Dans une brochure consacré aux "Centenaires de l’an 2000" éditée par le GRAHTER (Groupe de recherche sur l’archéologie et l’Histoire de la terre réunionnaise), on apprend que jusqu’à l’âge de 98 ans, elle se rendait encore seule à l’église pour assister à la messe, ne se déplaçant jamais sans son chapelet. Elle, qui a traversé ce vingtième siècle de tous les bouleversements techniques et des progrès technologiques, affirme que "le progrès est bon à condition de bien s’en servir, c’est en se sens que le bon Dieu a donné l’intelligence à l’Homme".
Marquée par son éducation religieuse, très pieuse, Marie-Julia Sinédia fut aussi une femme courage et une militante active. Tour à tour femme de ménage chez de gros propriétaires terriens, travaillant dans les champs, couturière et lingère à l’hôpital de Saint-Louis, Marie-Julia Sinédia fut aussi une militante active du Parti communiste réunionnais. Elle a participé à de multiples campagnes électorales auprès de Léon de Lépervanche, Hyppolite Piot, ancien maire de Saint-Louis, tout comme elle a participé également à la vente et à la diffusion de "Témoignages" (elle en est toujours abonnée) qui fut longtemps, en même temps que son livre de messe, sa principale lecture. À sa façon, elle fut plus qu’un témoin engagé de son temps : elle en fut aussi actrice.

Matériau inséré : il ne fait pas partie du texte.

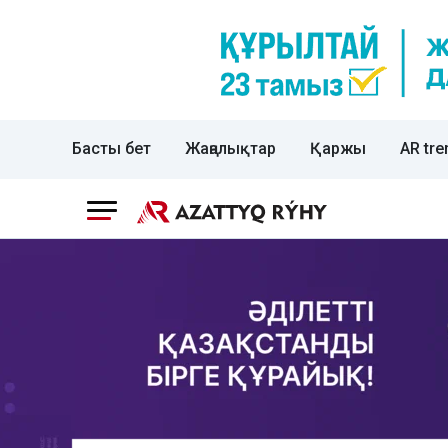
Басты бет
Жаңалықтар
Қаржы
AR tre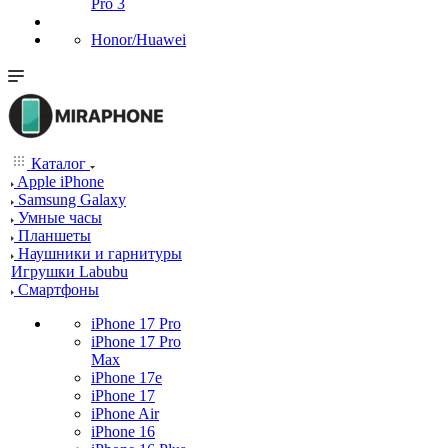
Pro 3
Honor/Huawei
Каталог
Apple iPhone
Samsung Galaxy
Умные часы
Планшеты
Наушники и гарнитуры
Игрушки Labubu
Смартфоны
iPhone 17 Pro
iPhone 17 Pro
Max
iPhone 17e
iPhone 17
iPhone Air
iPhone 16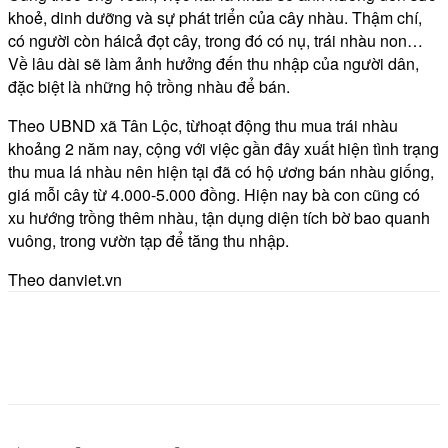
khoẻ, dinh dưỡng và sự phát triển của cây nhàu. Thậm chí,
có người còn háicả đọt cây, trong đó có nụ, trái nhàu non…
Về lâu dài sẽ làm ảnh hưởng đến thu nhập của người dân,
đặc biệt là những hộ trồng nhàu để bán.
Theo UBND xã Tân Lộc, từhoạt động thu mua trái nhàu
khoảng 2 năm nay, cộng với việc gần đây xuất hiện tình trạng
thu mua lá nhàu nên hiện tại đã có hộ ương bán nhàu giống,
giá mỗi cây từ 4.000-5.000 đồng. Hiện nay bà con cũng có
xu hướng trồng thêm nhàu, tận dụng diện tích bờ bao quanh
vuông, trong vườn tạp để tăng thu nhập.
Theo danviet.vn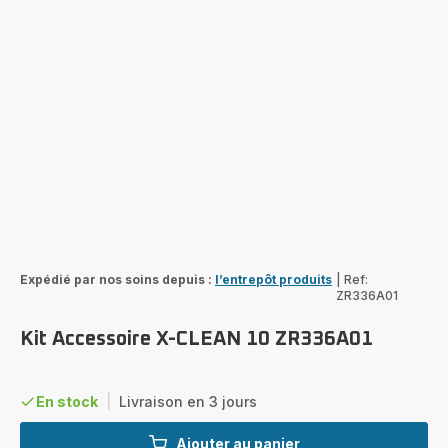
Expédié par nos soins depuis :
l’entrepôt produits
|
Ref:
ZR336A01
Kit Accessoire X-CLEAN 10 ZR336A01
En stock
|
Livraison en 3 jours
Ajouter au panier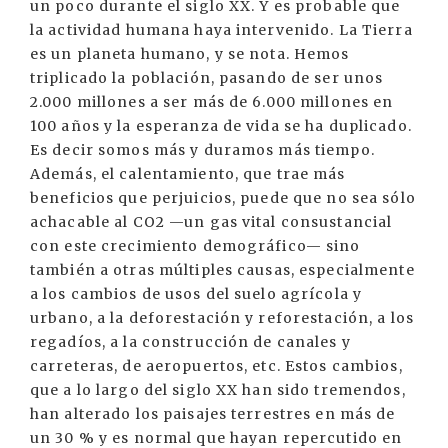
un poco durante el siglo XX. Y es probable que
la actividad humana haya intervenido. La Tierra
es un planeta humano, y se nota. Hemos
triplicado la población, pasando de ser unos
2.000 millones a ser más de 6.000 millones en
100 años y la esperanza de vida se ha duplicado.
Es decir somos más y duramos más tiempo.
Además, el calentamiento, que trae más
beneficios que perjuicios, puede que no sea sólo
achacable al CO2 —un gas vital consustancial
con este crecimiento demográfico— sino
también a otras múltiples causas, especialmente
a los cambios de usos del suelo agrícola y
urbano, a la deforestación y reforestación, a los
regadíos, a la construcción de canales y
carreteras, de aeropuertos, etc. Estos cambios,
que a lo largo del siglo XX han sido tremendos,
han alterado los paisajes terrestres en más de
un 30 % y es normal que hayan repercutido en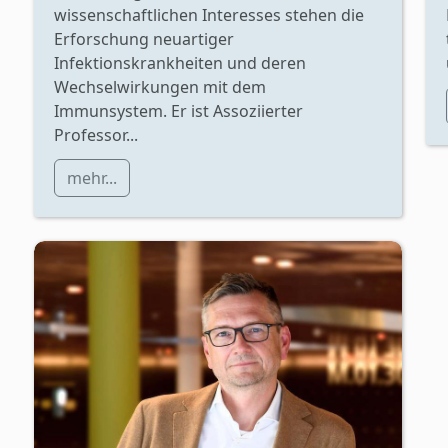
wissenschaftlichen Interesses stehen die
Erforschung neuartiger
Infektionskrankheiten und deren
Wechselwirkungen mit dem
Immunsystem. Er ist Assoziierter
Professor...
mehr...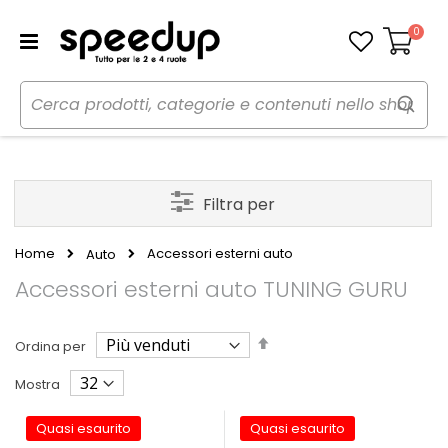
0
Carrello
Filtra per
Home
Accessori esterni auto
Auto
Accessori esterni auto TUNING GURU
Imposta
Ordina per
la
direzione
Mostra
decrescente
Quasi esaurito
Quasi esaurito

... et de la discrimination

Mariée en 1915 à Pierre Sinédia, mère de deux enfants (un garçon et une fille), elle a su allier avec rigueur sa vie de mère, d’épouse, de travailleuse et de militante politique dans les grands combats, notamment pour la départementalisation ou contre la fraude électorale. Cet engagement, c’était aussi sa façon à elle de dire non à la misère, à la discrimination sous toutes ses formes.
Aujourd’hui encore, même si ses facultés physiques ont diminué, elle garde encore toute sa mémoire et se tient informée de l’actualité, distillant de temps en temps un petit commentaire sur le temps qui passe ou sur l’évolution des mœurs, sur le manque de respect des valeurs familiales de la part des nouvelles générations... Et si son âge vénérable influe sur son état physique, diminuant notamment son autonomie personnelle depuis deux ans, Marie-Julia Sinédia ne suit aucun traitement particulier... à part des pastilles pour la gorge. Sans doute est-ce là le résultat d’une hygiène de vie irréprochable mais aussi de cet optimisme en la vie qui ne la quitte jamais. "C’est quelqu’un qui a beaucoup donné d’amour dans sa vie et qui positive toujours", affirme une des infirmières qui s’occupent quotidiennement d’elle.
Si l’on cherche - vainement - des secrets ou des recettes de longévité, Marie-Julia Sinédia affirme, elle, que le secret tient dans sa foi en Dieu et se voit bien vivre jusqu’à "au moins 115 ans". Et pourquoi pas ? Jusqu’à présent, ça ne lui a pas trop mal réussi... Et si, en pareille occasion, il est coutume de souhaiter bon anniversaire, nous sacrifions bien volontiers à la tradition. Sans oublier, pour toute sa vie, ses engagements, sa générosité, de lui dire un grand merci.

S. D.


Les centenaires du Sud...

Ils étaient nombreux, en ce 12 juillet, à être venus souhaiter un joyeux anniversaire à Mme Sinédia. Parmi eux, Marc Kichenapanaïdou, président du GRAHTER, qui a consacré plusieurs ouvrages aux personnes âgées et notamment un recueil aux "Centenaires de l’an 2000". Selon Marc Kichenapanaïdou, 60% des centenaires de notre île sont du Sud et parmi ces centenaires, 90% sont des femmes.